Congress Includes Americans in Mixed Immigration Status Families for Relief in Stimulus Package
by Charles Frantes on December 22, 2020 at 3:02 PM
In a significant win for the Texas economy, federal lawmakers chose to make Americans in mixed immigration status families eligible for economic impact payments in the spending relief package/omnibus they passed Monday night with overwhelming bipartisan support. The bill now awaits a signature from President Donald Trump.
The Consolidated Appropriations Act will send $600 to every American with a 2019 adjusted gross income below $75,000 individual, $112,500 head of household, or $150,000 joint. It will also distribute $600 per dependent child.
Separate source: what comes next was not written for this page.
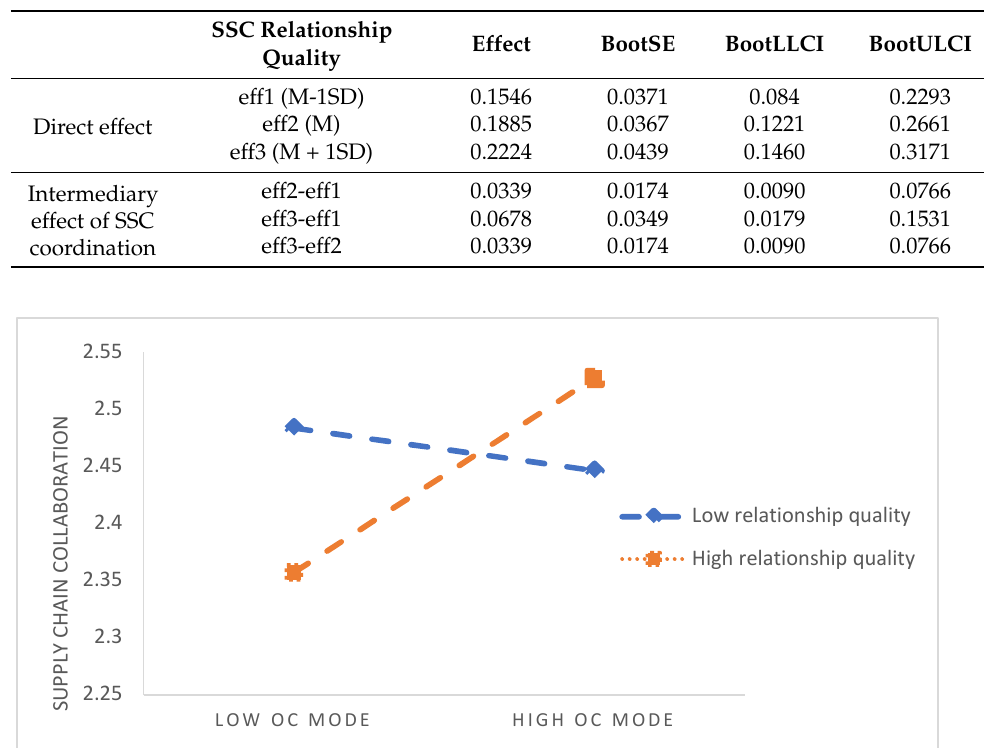
Figure 2. The regulating role of SC relationship quality between OC model and SC collaboration.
This bill will also provide retroactive payments to the Americans with social security numbers who were excluded from the first round of economic impact payments issued in the CARES Act in March 2020 because they filed their taxes jointly with an unauthorized immigrant spouse in 2019.
This policy adjustment to the stimulus, to remove the “marriage penalty” and include those Americans in mixed immigration status families, will have an overweight impact for Texas, which has the second most of these legal residents of any state.
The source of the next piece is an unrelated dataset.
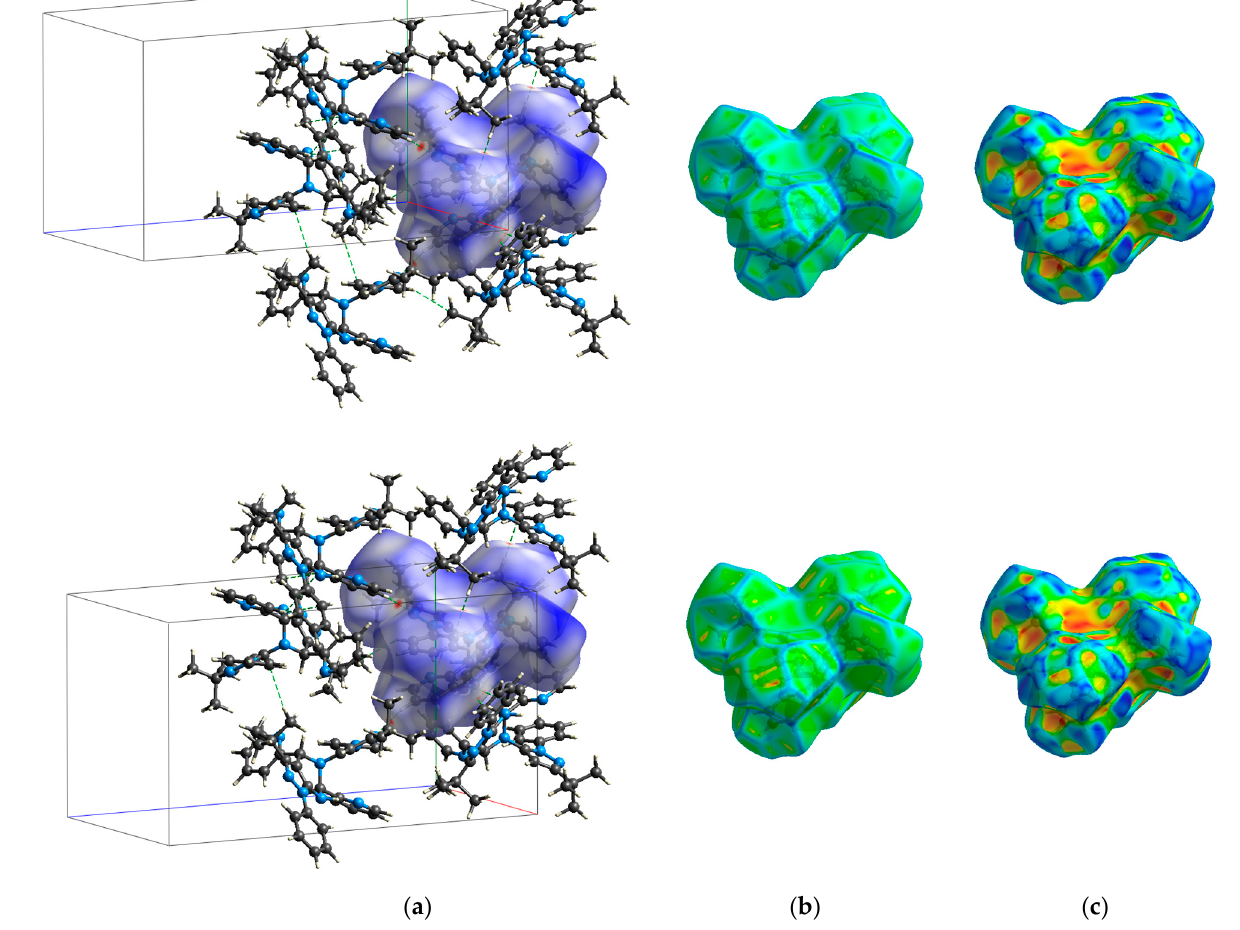
Figure 10. Hirshfeld surfaces (HS) of crystalline molecules 9a (top row) and 9b (bottom row) mapped over ( a ) the normalized contact distance ( d norm ) scaled over the range − 0.08–1.54, ( b ) curvedness ( C ) scaled over the range − 4.0–0.4, and ( c ) shape index ( S ) scaled over the range − 1.0–1.0. Comparison between the 2D-fingerprint plots derived from HSs of polymorphs 9a and 9b (Figure 11) clearly highlights the close—almost identical—distribution of intermolecular interactions shared by these crystal structures. In both crystals, H···H interactions prevail with a coverage of 71.0% ( 9a ) and 71.1% ( 9b ) of the respective HS area. In these FP plots, the small peak centered at d e = d i ≅ 1.1 Å is related to the H···H interaction between an ortho hydrogen in phenyl ring C and a hydrogen atom of the t Bu group linked to pyrazole ring B . C(in)···H(out) interactions are the second intermolecular contribution on HS, with only one decimal percentage higher for 9a (10.9%) than for 9b (10.8%). The interactions H(in)···C(out), N(in)···H(out), and H(in)···N(out) give the same distribution rate in both HSs in a percentage order descending of 8.9, 4.5, and 4.2%, respectively. The narrow spike at d e or d i ≅ 1.1 Å in decomposed N···H FP plots coincides with the interaction marked as a red spot in HS and denoted as (i). Whereas the rounded edges centered on d e or d i ≅ 1.7 Å in decomposed C···H FP plots correspond to the bidirectional π -stacking C···H interaction marked as red spots in HS and denoted as (iii). In the case of the C···C and N···C/C···H interactions, each of them provides only 0.2% of the interatomic contacts across the HS in 9a or 9b .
An estimated 291,000 US citizens and lawful permanent residents (LPRs) living in Texas will now receive the $1,200 stimulus checks they were originally denied in addition to $500 for each LPR or citizen child they have, of which there are an estimated 318,000 in Texas. That is $508.2 million in addition to $365.4 million for the second round of payments, for a total of $873.6 million in spending power for these individuals and their kids living in Texas.
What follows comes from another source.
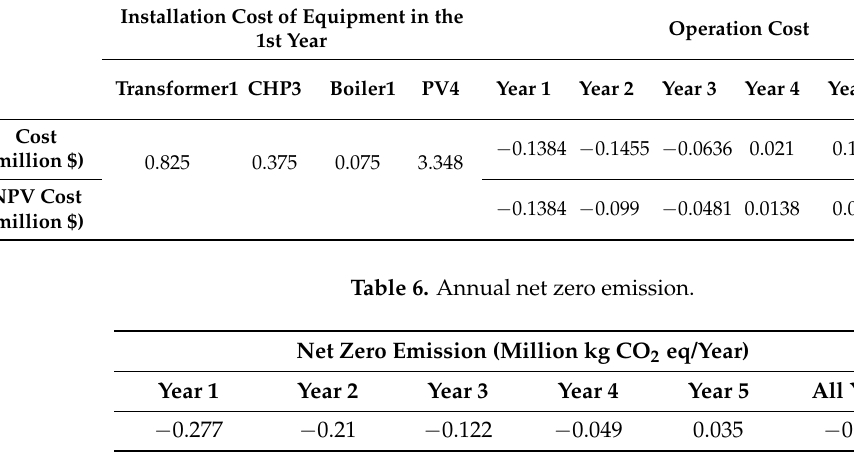
Table 7. Comparison of the total NPV cost and NZE for different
Texas Republican Senator John Cornyn was a strong advocate for these policy adjustments and co-sponsored a bill called the American Citizen Coronavirus Relief Act in August 2020 that sought to include them.
“Texans need relief now,” said Cornyn Monday. “The economic impact of the pandemic, just like the virus itself, does not discriminate based on immigration status of one’s spouse, and we shouldn’t either when it comes to sending recovery checks to U.S. citizens.”